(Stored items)
+---+

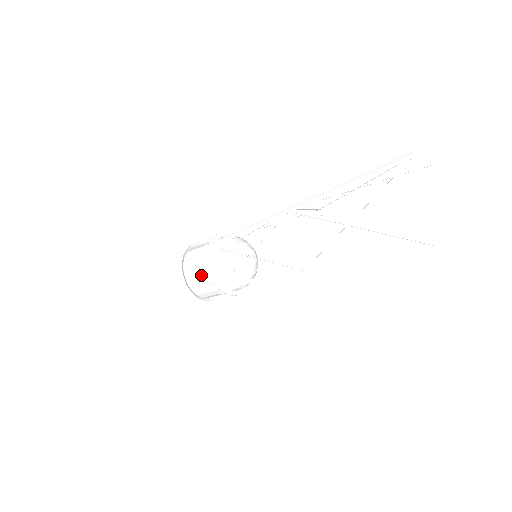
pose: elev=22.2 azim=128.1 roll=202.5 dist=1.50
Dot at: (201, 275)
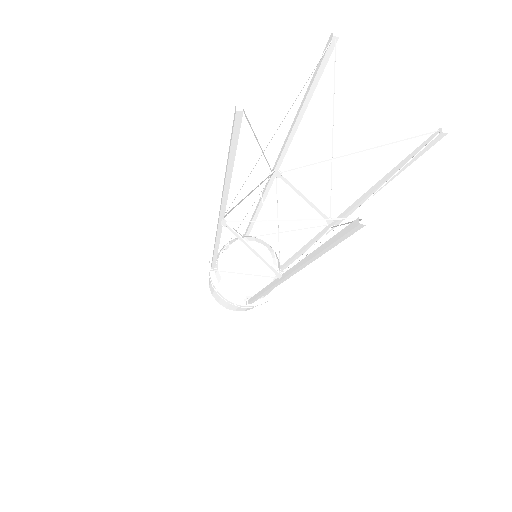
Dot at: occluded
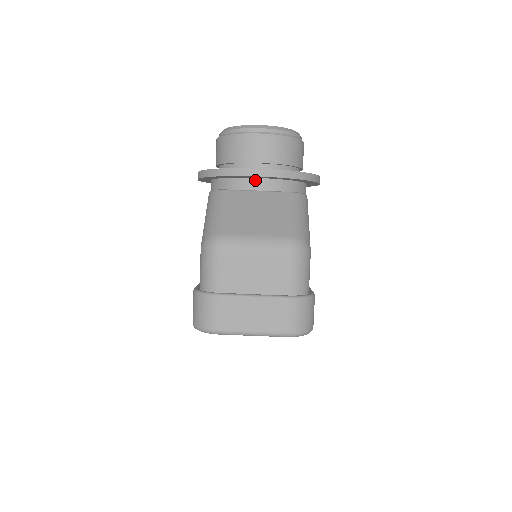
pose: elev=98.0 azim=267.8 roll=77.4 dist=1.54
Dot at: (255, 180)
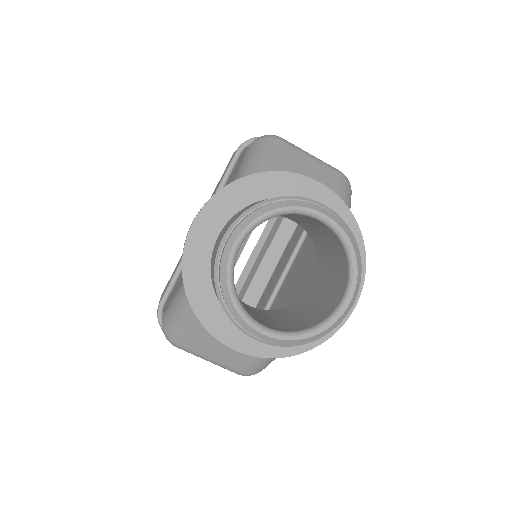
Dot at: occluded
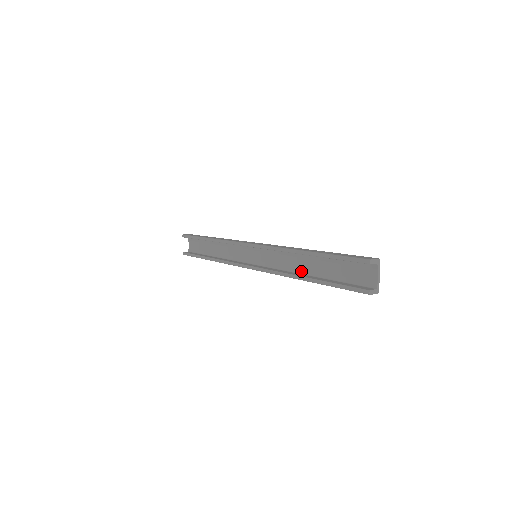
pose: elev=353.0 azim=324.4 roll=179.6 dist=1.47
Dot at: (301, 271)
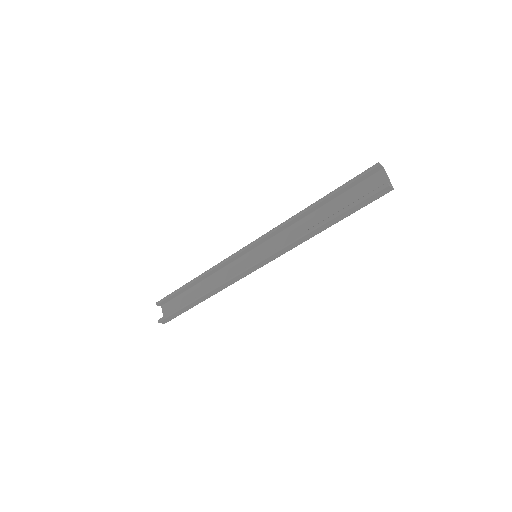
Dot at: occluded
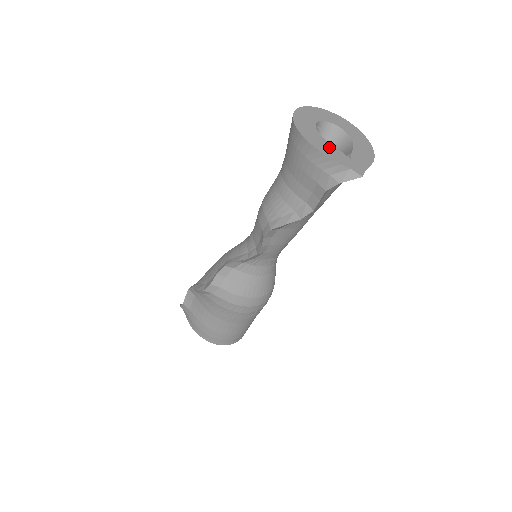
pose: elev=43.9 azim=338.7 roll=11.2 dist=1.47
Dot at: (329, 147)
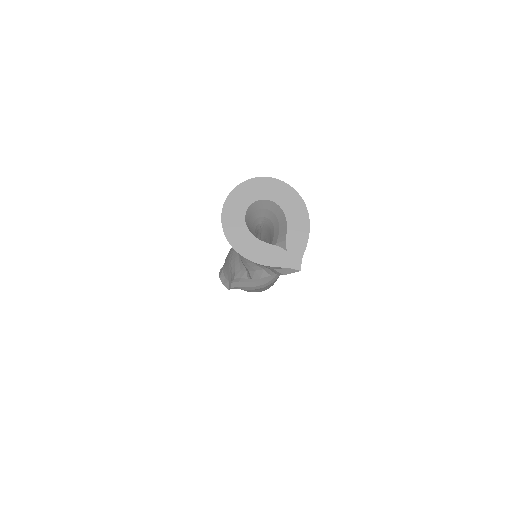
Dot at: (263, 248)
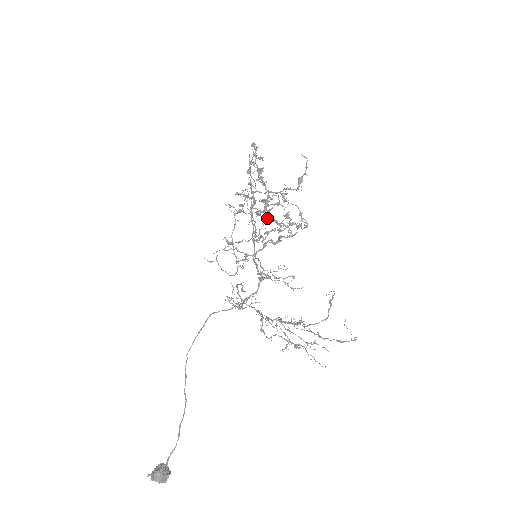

+---+

REQUIRED TASK: Copy the listing above line for line, leaving out the pictures.

ANSWER TO THE PROBLEM:
pose: elev=22.2 azim=128.1 roll=202.5 dist=1.50
Dot at: (201, 275)
Dot at: occluded
pose: elev=98.0 azim=267.8 roll=77.4 dist=1.54
Dot at: (255, 180)
Dot at: occluded
pose: elev=353.0 azim=324.4 roll=179.6 dist=1.47
Dot at: (301, 271)
Dot at: occluded
pose: elev=43.9 azim=338.7 roll=11.2 dist=1.47
Dot at: (329, 147)
Dot at: (263, 248)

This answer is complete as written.